Micro-blogging service Twitter seems to be enjoying a surge of interest lately. Much of the conversation seems to be a renewed effort to define (or at least describe) just what this Twitter thing is.
The roundup (in no particular order):
- Maggie posted Lee LeFever’s recent CommonCraft video on Twitter. Note: I usually gush about Lee’s videos, but I just didn’t think Lee captured the essence of Twitter the way he has with RSS, social networking, etc. It feels like an out-dated description of Twitter’s original intent rather than the reality of what it has become.
- Josh Catone at Read/WriteWeb wrote that Twitter Is The Tech Water Cooler. My SMG colleague Rob has made a similar analogy in the past.
- Chris Garrett at BlogHerald wrote that Twitter is like a coffee break.
- Nathania Johnson at Search Engine Watch thinks that Twitter might be the new Google alternative.
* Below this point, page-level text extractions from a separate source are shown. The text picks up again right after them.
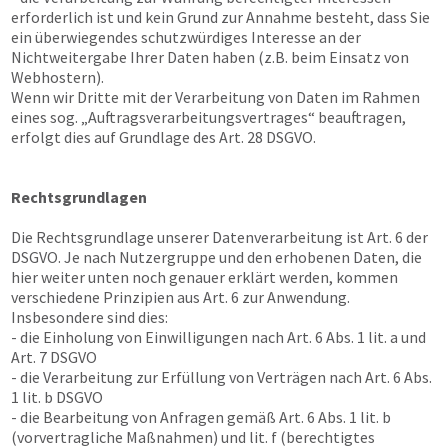
erforderlich ist und kein Grund zur Annahme besteht, dass Sie
ein überwiegendes schutzwürdiges Interesse an der
Nichtweitergabe Ihrer Daten haben (z.B. beim Einsatz von
Webhostern).
Wenn wir Dritte mit der Verarbeitung von Daten im Rahmen
eines sog. „Auftragsverarbeitungsvertrages“ beauftragen,
erfolgt dies auf Grundlage des Art. 28 DSGVO.
Rechtsgrundlagen
Die Rechtsgrundlage unserer Datenverarbeitung ist Art. 6 der
DSGVO. Je nach Nutzergruppe und den erhobenen Daten, die
hier weiter unten noch genauer erklärt werden, kommen
verschiedene Prinzipien aus Art. 6 zur Anwendung.
Insbesondere sind dies:
- die Einholung von Einwilligungen nach Art. 6 Abs. 1 lit. a und
Art. 7 DSGVO
- die Verarbeitung zur Erfüllung von Verträgen nach Art. 6 Abs.
1 lit. b DSGVO
- die Bearbeitung von Anfragen gemäß Art. 6 Abs. 1 lit. b
(vorvertragliche Maßnahmen) und lit. f (berechtigtes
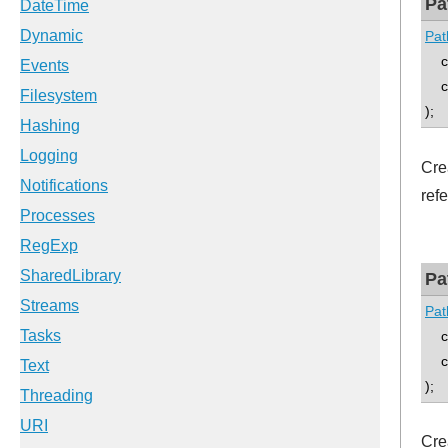
Pa
Pat
co
con
);
Cre
refe
Pa
Pat
co
co
);
Cre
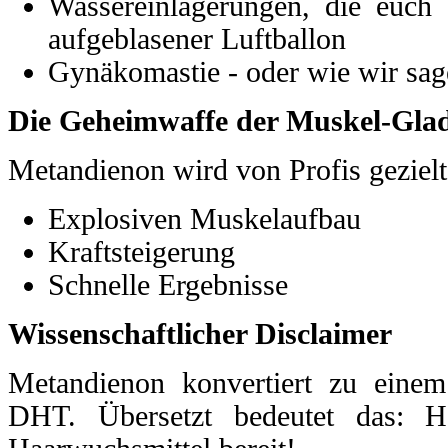
Wassereinlagerungen, die euch 
aufgeblasener Luftballon
Gynäkomastie - oder wie wir sa
Die Geheimwaffe der Muskel-Glad
Metandienon wird von Profis gezielt 
Explosiven Muskelaufbau
Kraftsteigerung
Schnelle Ergebnisse
Wissenschaftlicher Disclaimer
Metandienon konvertiert zu eine
DHT. Übersetzt bedeutet das: Ha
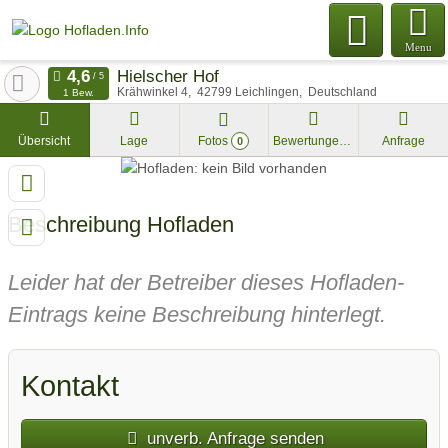
Menu
Hielscher Hof
Krähwinkel 4
42799
Leichlingen
Deutschland
1 Bew.
Übersicht
Lage
Fotos
Bewertungen
Anfrage
0
Beschreibung Hofladen
Leider hat der Betreiber dieses Hofladen-
Eintrags keine Beschreibung hinterlegt.
Kontakt
unverb. Anfrage senden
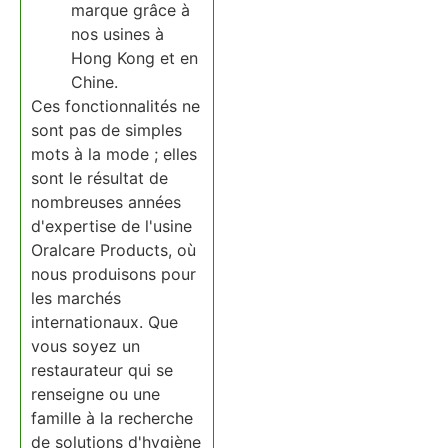
marque grâce à
nos usines à
Hong Kong et en
Chine.
Ces fonctionnalités ne
sont pas de simples
mots à la mode ; elles
sont le résultat de
nombreuses années
d'expertise de l'usine
Oralcare Products, où
nous produisons pour
les marchés
internationaux. Que
vous soyez un
restaurateur qui se
renseigne ou une
famille à la recherche
de solutions d'hygiène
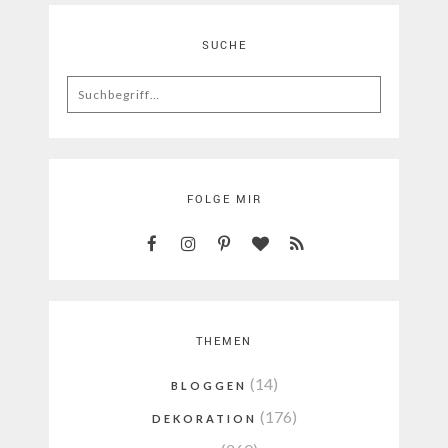
SUCHE
Search
for:
FOLGE MIR
THEMEN
(14)
BLOGGEN
(176)
DEKORATION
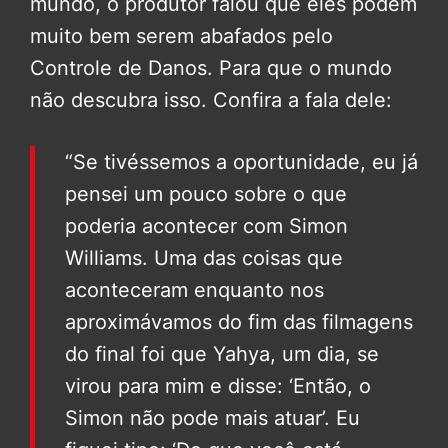
mundo, o produtor falou que eles podem
muito bem serem abafados pelo
Controle de Danos. Para que o mundo
não descubra isso. Confira a fala dele:
“Se tivéssemos a oportunidade, eu já
pensei um pouco sobre o que
poderia acontecer com Simon
Williams. Uma das coisas que
aconteceram enquanto nos
aproximávamos do fim das filmagens
do final foi que Yahya, um dia, se
virou para mim e disse: ‘Então, o
Simon não pode mais atuar’. Eu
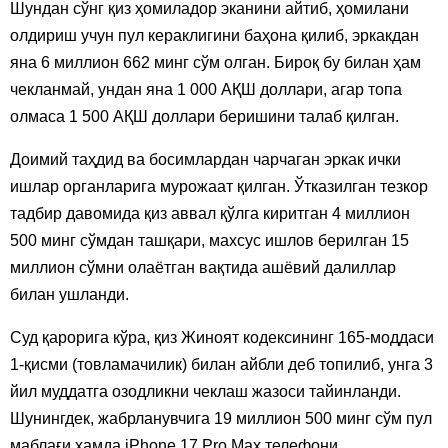
Шундан сўнг қиз ҳомиладор эканини айтиб, ҳомилани
олдириш учун пул кераклигини баҳона қилиб, эркакдан
яна 6 миллион 662 минг сўм олган. Бироқ бу билан ҳам
чекланмай, ундан яна 1 000 АҚШ доллари, агар топа
олмаса 1 500 АҚШ доллари беришини талаб қилган.
Доимий таҳдид ва босимлардан чарчаган эркак ички
ишлар органларига мурожаат қилган. Ўтказилган тезкор
тадбир давомида қиз аввал қўлга киритган 4 миллион
500 минг сўмдан ташқари, махсус ишлов берилган 15
миллион сўмни олаётган вақтида ашёвий далиллар
билан ушланди.
Суд қарорига кўра, қиз Жиноят кодексининг 165-моддаси
1-қисми (товламачилик) билан айбли деб топилиб, унга 3
йил муддатга озодликни чеклаш жазоси тайинланди.
Шунингдек, жабрланувчига 19 миллион 500 минг сўм пул
маблағи ҳамда iPhone 17 Pro Max телефони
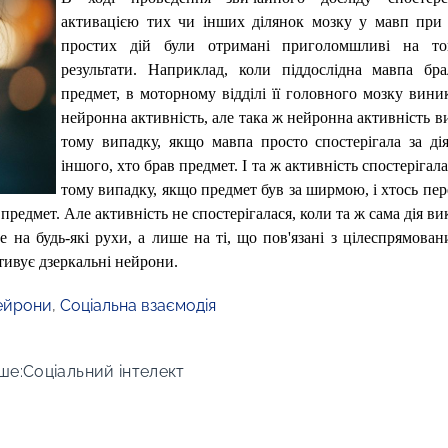
активацією тих чи інших ділянок мозку у мавп при
простих дій були отримані приголомшливі на т
результати. Наприклад, коли піддослідна мавпа бр
предмет, в моторному відділі її головного мозку вини
нейронна активність, але така ж нейронна активність в
тому випадку, якщо мавпа просто спостерігала за ді
іншого, хто брав предмет. І та ж активність спостерігала
тому випадку, якщо предмет був за ширмою, і хтось пе
предмет. Але активність не спостерігалася, коли та ж сама дія в
 на будь-які рухи, а лише на ті, що пов'язані з цілеспрямован
тивує дзеркальні нейрони.
ейрони
,
Соціальна взаємодія
ше:Cоціальний інтелект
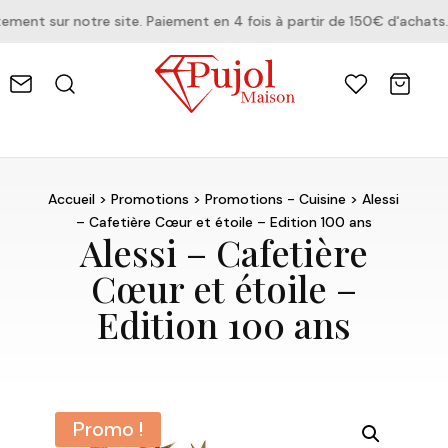
nt sur notre site. Paiement en 4 fois à partir de 150€ d'achats.
Accueil
>
Promotions
>
Promotions - Cuisine
> Alessi
– Cafetière Cœur et étoile – Edition 100 ans
Alessi – Cafetière
Cœur et étoile –
Edition 100 ans
Promo !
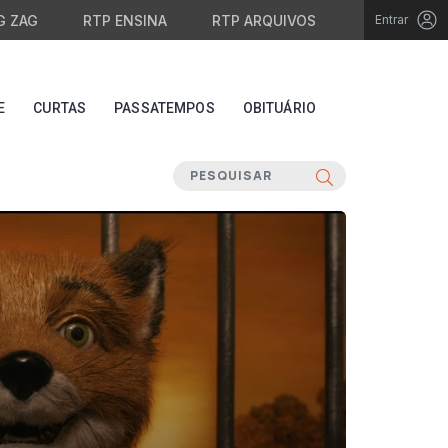
G ZAG
RTP ENSINA
RTP ARQUIVOS
Entrar
E
CURTAS
PASSATEMPOS
OBITUÁRIO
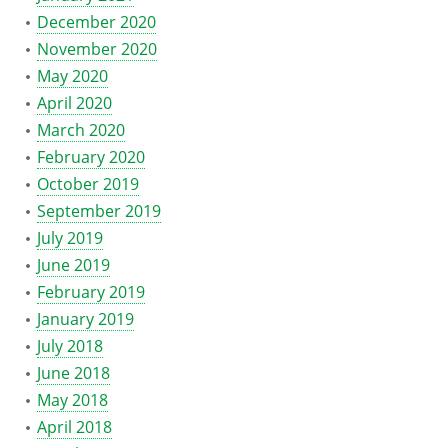
December 2020
November 2020
May 2020
April 2020
March 2020
February 2020
October 2019
September 2019
July 2019
June 2019
February 2019
January 2019
July 2018
June 2018
May 2018
April 2018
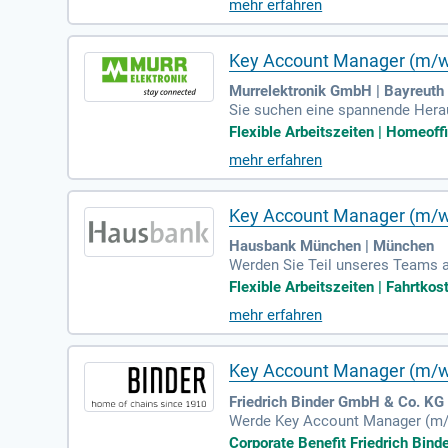
mehr erfahren
eren neue Geschäftsfelder in d
rschaften zu sichern. Vorausset
ifikationen.
Key Account Manager (m/w
Murrelektronik GmbH | Bayreuth
Sie suchen eine spannende Herau
rbeitszeiten, inklusive Home Of
Flexible Arbeitszeiten | Homeoffi
n den strategischen Erhalt und 
mehr erfahren
fizieren Sie neue Geschäftsfeld
eschlossenes Studium in Automat
tstrends mitzuarbeiten!
Key Account Manager (m/w/
Hausbank München | München
Werden Sie Teil unseres Teams a
ührende genossenschaftliche Spez
Flexible Arbeitszeiten | Fahrtk
software, einschließlich einer 
mehr erfahren
0 Urlaubstage und flexible Arbe
Nutzen Sie die Chance auf umfan
Key Account Manager (m/w
Friedrich Binder GmbH & Co. KG
Werde Key Account Manager (m/
en die strategische Betreuung u
Corporate Benefit Friedrich Bind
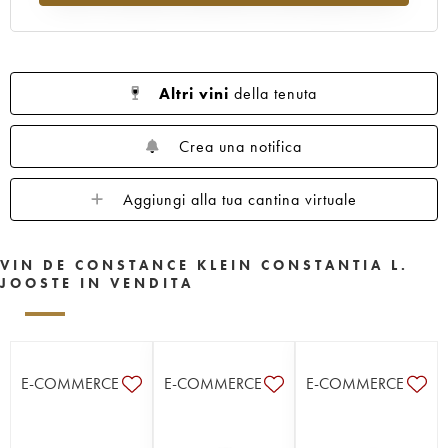
Altri vini
della tenuta
Crea una notifica
Aggiungi alla tua cantina virtuale
VIN DE CONSTANCE KLEIN CONSTANTIA L.
JOOSTE IN VENDITA
E-COMMERCE
E-COMMERCE
E-COMMERCE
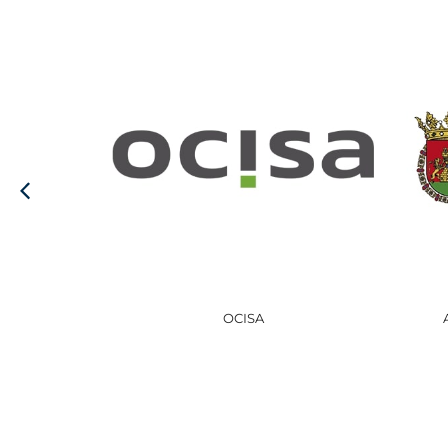
AYUNTAMIENTO DE HARO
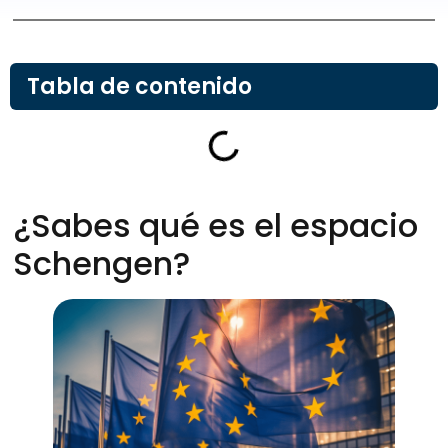
Tabla de contenido
¿Sabes qué es el espacio
Schengen?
- Jeremy at ShoeMoney.com thinks that Twitter is somewhere between IM and a blog.
My $0.02.
The water cooler and coffee break analogies are pretty close and certainly capture a lot of what we see in the Twitter-verse. My preferred analogy, however, comes from the few months that I spent working online from a local coffee shop and the may hours I’ve spent in little pubs. Twitter is either a pub or a cafe – depending on your preference and/or the time of day.
Twitter is much like these places for a number of reasons:
First, every conversation is somewhere between public and private. You might be sitting in a booth having a conversation that may be private – but since you’re in a public place, it is certainly not secure.
Second, you can talk to one person at a time or many. A Twitter conversation can be a quiet chat in the corner, or you standing up on your chair to make an announcement to the room.
Third, you get interrupted a lot. Sometimes it’s someone barging in halfway through an ongoing conversation that they only half-heard. Other times someone just walks in, heads straight for you, sits down and stars chatting.